O aumento da inclusão financeira tem sido sublinhado como um passo crucial que deve ser dado para diminuir os níveis de pobreza e a Blockchain tem sido investigada como uma tecnologia com potencial para marcar a diferença na tentativa de o fazer. De acordo com uma estimativa do World Bank de 2021 (The Global Findex Database 2021), 1,4 mil milhões de adultos no mundo inteiro não têm uma conta bancária aberta numa instituição de crédito (os conhecidos como “unbanked”) e outros tantos têm um acesso muito limitado a serviços financeiros básicos (os “underbanked”). Todas estas pessoas têm dificuldades em enviar e receber dinheiro facilmente, construir uma poupança numa conta bancária ou aceder a crédito bancário. Contanto que tenham acesso à internet, os sistemas baseados em Blockchain podem permitir a estas pessoas o acesso aos serviços financeiros e a participação na economia. Isto porque a Blockchain é descentralizada e não requer intermediários, tais como bancos, que podem ser excludentes para certas populações. Além disso, a Blockchain pode aumentar a segurança das transações financeiras, utilizando métodos criptográficos que as protegem contra fraudes e ciberataques. Vejamos melhor como pode a Blockchain promover a inclusão financeira das populações excluídas.
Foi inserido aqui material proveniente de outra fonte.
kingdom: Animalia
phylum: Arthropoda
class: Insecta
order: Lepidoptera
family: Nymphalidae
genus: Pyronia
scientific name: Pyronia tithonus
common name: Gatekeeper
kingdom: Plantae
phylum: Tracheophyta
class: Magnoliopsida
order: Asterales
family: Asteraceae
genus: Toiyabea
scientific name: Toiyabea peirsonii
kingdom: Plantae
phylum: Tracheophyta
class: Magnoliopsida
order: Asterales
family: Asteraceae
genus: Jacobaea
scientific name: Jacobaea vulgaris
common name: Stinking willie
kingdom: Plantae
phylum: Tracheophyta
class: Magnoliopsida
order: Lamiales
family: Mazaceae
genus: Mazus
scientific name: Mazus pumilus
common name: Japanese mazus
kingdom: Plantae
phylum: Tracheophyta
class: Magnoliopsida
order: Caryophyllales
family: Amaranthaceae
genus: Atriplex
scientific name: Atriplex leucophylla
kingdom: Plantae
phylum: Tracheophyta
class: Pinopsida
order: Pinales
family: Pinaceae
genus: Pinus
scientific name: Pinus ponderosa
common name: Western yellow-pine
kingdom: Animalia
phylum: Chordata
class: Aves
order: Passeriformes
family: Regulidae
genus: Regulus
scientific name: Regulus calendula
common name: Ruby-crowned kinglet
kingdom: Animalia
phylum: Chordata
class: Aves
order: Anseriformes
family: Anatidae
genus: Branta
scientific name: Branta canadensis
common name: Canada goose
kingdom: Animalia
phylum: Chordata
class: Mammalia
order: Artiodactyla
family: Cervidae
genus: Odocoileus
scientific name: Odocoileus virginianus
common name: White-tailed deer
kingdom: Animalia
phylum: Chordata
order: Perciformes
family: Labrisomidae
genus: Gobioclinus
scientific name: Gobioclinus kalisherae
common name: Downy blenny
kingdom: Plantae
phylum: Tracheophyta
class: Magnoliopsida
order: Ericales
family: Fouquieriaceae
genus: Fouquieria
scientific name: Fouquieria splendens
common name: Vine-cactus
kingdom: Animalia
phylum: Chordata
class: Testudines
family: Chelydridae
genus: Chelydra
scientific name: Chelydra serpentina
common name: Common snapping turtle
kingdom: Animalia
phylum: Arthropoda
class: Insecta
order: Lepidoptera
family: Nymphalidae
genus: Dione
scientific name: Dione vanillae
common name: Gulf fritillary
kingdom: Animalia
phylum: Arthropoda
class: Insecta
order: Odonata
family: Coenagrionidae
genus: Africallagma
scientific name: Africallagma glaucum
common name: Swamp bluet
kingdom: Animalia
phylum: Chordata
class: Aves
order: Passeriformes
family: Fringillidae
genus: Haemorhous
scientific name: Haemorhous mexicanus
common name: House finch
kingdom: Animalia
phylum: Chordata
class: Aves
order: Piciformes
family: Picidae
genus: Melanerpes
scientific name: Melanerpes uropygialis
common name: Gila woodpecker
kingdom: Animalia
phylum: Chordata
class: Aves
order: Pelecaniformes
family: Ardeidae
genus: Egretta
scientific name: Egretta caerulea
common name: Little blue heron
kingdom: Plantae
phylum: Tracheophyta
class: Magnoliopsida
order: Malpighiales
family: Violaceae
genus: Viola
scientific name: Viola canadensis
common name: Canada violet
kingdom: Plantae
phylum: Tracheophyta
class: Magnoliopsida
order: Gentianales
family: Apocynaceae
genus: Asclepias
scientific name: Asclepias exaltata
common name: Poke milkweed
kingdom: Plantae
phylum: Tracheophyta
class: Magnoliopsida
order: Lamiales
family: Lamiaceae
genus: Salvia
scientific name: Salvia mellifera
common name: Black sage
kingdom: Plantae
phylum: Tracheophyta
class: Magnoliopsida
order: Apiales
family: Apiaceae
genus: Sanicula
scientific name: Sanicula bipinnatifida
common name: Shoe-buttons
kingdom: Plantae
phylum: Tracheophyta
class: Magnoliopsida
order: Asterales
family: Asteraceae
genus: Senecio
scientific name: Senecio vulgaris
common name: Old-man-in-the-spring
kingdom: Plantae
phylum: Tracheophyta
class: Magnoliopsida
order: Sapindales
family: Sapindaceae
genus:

Redução dos custos de envio das remessas (“remittances”)

De acordo com a definição avançada pelo Fundo Monetário Internacional, as remessasconsistem em transferências monetárias entre residentes em países diferentes, normalmente associadas a pequenas transferências pessoais realizadas por um trabalhador residente no estrangeiro a favor da sua família (Rühmann F., S. A. Konda, P. Horrocks, N. Taka, “Can Blockchain Technology Reduce the Cost of Remittances?” OECD Development Co-operation Working Papers, N.º 73, OECD Publishing, Paris).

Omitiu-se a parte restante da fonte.